Task -> Decide whether each statement agrees with the text on Yao Ming's foot injury, and answer yes or no. Support each answer with the deciding words from the text. (a) The Chronicle report says Yao will miss the playoffs as well as the rest of the season. (b) Feigen considers last season's crack in Yao's leg more threatening than the stress fracture. (c) The writer agrees with Feigen that the injury is dangerous.

If it’s not Tracy McGrady, it’s Yao Ming. Sometimes it’s both. Usually it’s McGrady. But this time, with the Houston Rockets on a 12-game winning streak and Yao playing the best basketball of his career, it’s Yao. According to a terse Houston Chronicle report, Ming has a stress fracture in his left foot, and will be out for the rest of the season and the playoffs. Jonathan Feigen is slightly less terse on his Chronicle blog:

At a time the Rockets were going better than they have in a decade, not just winning games by the dozen but improving with more room to grow evident, the life was drained from the winning streak and the Rockets’ prospects.

This feels worse, though, than even that. No one so large has ever been asked to do what Yao has done for the Rockets. The previous giants were specialists. Those close in size that came close to his role – Arvydas Sabonis, Zydruynas Ilgauskas and Rik Smits – had foot and ankle problems that derailed their careers, but were able to eventually succeed. Bill Walton never was the same.

A stress fracture is far more foreboding than last season’s crack in his leg or the toe infection that required surgery. Those had the feel of fluke, the sort of things that happen. This seems more threatening.

We’ll know more when the doctors talk about his prognosis, but this feels dangerous.

It’s not quite that bad, Mr. Feigen. It’s very bad for the Rockets, who I think will indeed probably fall out of the playoffs in the super-competitive West. But I had a stress fracture as a cross-country runner back in high school, and I now lead a full, healthy life. Well, not full and not healthy. But unless Feigen is referring to the possibility of the Rockets signing ultra-stiff Jamaal Magloire (he’s available), I think “dangerous” is a bit of an overstatement.

Dataset entries
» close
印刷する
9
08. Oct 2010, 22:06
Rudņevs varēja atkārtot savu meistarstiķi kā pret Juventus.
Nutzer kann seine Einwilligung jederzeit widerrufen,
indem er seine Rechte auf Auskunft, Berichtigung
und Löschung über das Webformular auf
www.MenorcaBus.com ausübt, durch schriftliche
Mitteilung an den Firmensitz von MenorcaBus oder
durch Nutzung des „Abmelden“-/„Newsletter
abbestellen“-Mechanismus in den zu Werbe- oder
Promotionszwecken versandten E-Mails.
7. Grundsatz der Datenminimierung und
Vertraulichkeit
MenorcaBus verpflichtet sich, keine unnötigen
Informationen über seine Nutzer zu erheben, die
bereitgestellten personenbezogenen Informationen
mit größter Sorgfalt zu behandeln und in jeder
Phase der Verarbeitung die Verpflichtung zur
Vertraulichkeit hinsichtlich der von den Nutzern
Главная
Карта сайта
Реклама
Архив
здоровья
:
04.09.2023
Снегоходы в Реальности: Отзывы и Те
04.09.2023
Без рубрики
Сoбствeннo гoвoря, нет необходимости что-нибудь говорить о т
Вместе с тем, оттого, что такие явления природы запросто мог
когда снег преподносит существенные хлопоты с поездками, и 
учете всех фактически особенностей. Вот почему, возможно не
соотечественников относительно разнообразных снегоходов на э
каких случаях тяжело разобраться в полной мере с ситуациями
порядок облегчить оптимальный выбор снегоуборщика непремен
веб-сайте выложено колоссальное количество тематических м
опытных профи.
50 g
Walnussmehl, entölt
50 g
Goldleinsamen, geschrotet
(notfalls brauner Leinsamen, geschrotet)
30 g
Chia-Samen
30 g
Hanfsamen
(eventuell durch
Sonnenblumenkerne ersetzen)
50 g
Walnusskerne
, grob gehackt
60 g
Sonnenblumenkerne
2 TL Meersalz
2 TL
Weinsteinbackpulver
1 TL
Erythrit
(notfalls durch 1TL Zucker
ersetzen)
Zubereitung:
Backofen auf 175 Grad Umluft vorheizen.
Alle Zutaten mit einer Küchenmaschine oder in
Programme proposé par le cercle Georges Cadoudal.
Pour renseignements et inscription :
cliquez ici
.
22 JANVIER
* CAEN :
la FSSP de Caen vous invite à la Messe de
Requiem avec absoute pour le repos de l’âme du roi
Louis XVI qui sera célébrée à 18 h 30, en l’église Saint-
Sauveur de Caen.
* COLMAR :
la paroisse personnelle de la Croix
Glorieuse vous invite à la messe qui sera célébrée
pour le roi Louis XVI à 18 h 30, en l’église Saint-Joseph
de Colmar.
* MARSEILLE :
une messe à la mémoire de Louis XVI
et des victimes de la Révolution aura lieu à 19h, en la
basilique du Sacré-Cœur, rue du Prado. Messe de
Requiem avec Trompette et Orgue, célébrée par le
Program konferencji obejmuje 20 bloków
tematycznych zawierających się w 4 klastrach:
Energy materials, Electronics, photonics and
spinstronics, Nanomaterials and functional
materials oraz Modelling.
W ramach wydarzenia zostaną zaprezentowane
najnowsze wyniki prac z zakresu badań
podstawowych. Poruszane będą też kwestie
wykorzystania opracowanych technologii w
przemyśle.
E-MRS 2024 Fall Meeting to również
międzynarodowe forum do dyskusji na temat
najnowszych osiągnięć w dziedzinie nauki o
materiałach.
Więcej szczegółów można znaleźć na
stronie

Task result ->
(a) Yes: "will be out for the rest of the season and the playoffs"
(b) No: "A stress fracture is far more foreboding than last season’s crack in his leg"
(c) No: "I think “dangerous” is a bit of an overstatement"